== Selected extract

NEOPOST - 2018 Registration document

6

Financial statements

Analysis of Neopost S.A.’s annual results

Analysis of Neopost S.A.’s annual results

Unless otherwise indicated, all the amounts stated hereafter are in million of euros, rounded to one decimal place.

2018 financial year significant events

Neopost S.A has recorded a full depreciation of its investment in Neopost Shipping Holding Pty Ltd for an amount of 20.5 million euros, and loans and advances accorded to Temando's subsidiaries for respectively 26.0 million euros and 9.4 million euros. As at 31 January 2019, a depreciation of 21.7 million euros is recorded following the overhaul of the project of commun IT tools roll-out in Europe.

The Company is subject to a tax control covering the period from 1 February 2012 to 31 January 2018.

Operating income

Neopost S.A.’s operating loss amounts to 0.1 million euros compared with a profit of 8.7 million euros as at 31 January 2018.

Financial income

Net financial income amount to 50.5 million euros, down from 66.1 million euros as at 31 January 2018. Dividends received by the Company total 116.6 million euros as at 31 January 2019 compared with 101.5 million euros as at 31 January 2018. Net interest income from Group subsidiaries is 19.8 million euros (21.4 million as at 31 January 2018). Interest expenses for external borrowings are 34.8 million euros (35.4 million euros as at 31 January 2018). As at 31 January 2019, a depreciation on the investment in Neopost Shipping Holding Pty Ltd is recorded for an amount of 20.5 million euros, as well as a depreciation of subsidiary loans for an amount of 35.4 million euros.

Extraordinary income

Treasury share disposals under the liquidity contract generate 0.7 million euros (1.1 million euro as at 31 January 2018) in extraordinary income on capital transactions and 1.2 million euros (1.2 million euros as at 31 January 2018) in extraordinary expenses. The expenses capitalized in regard of a project of common IT tools roll-out in Europe were sold to one of the Group's subsidiary for a net book value of 32.6 million euros. An exceptional depreciation of the corresponding intangible fixed assets is recorded for an amount of 21.7 million euros as at 31 January 2019. As at 31 January 2018, an exceptional depreciation of 5.7 million euros was recorded on intangible assets recognized on the implementation of a web platform for SMEs, because of the abandonment of the project.

====
== Information supplied

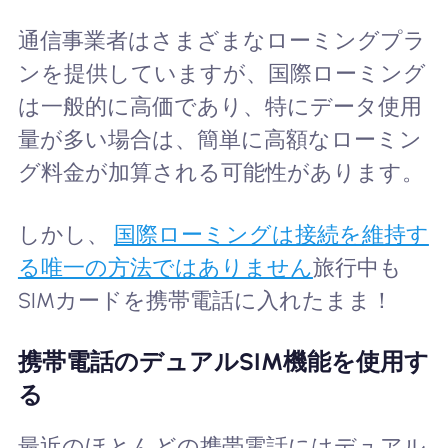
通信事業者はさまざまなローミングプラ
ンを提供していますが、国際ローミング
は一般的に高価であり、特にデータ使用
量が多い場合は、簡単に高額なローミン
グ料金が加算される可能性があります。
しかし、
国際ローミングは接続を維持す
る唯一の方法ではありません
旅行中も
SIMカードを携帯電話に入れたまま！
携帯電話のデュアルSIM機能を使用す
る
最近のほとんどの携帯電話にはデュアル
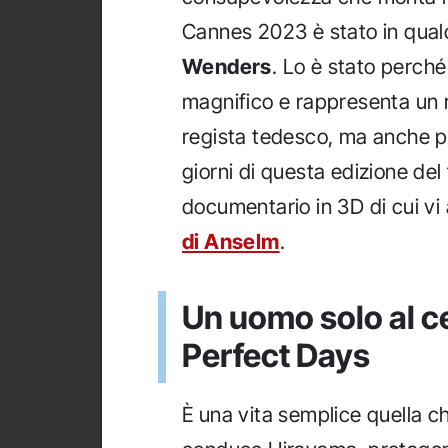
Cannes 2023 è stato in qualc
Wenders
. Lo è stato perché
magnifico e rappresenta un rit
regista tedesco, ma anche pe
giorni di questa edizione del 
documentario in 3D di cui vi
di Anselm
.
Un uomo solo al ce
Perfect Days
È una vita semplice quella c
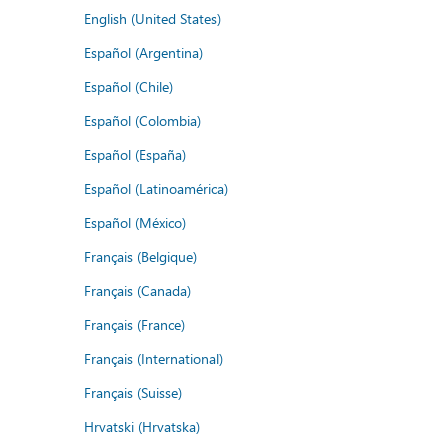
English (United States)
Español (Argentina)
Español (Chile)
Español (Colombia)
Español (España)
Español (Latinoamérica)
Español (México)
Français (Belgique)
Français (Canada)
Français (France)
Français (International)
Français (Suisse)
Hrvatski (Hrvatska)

====

## Task goal
Can you give the annual results analysis again between "2018 financial year" and "roll-out in Europe.", inclusive, swapping "depreciation" for "impairment"? The material stands apart from the annual results analysis.

## The completed task
2018 financial year significant events

Neopost S.A has recorded a full impairment of its investment in Neopost Shipping Holding Pty Ltd for an amount of 20.5 million euros, and loans and advances accorded to Temando's subsidiaries for respectively 26.0 million euros and 9.4 million euros. As at 31 January 2019, a impairment of 21.7 million euros is recorded following the overhaul of the project of commun IT tools roll-out in Europe.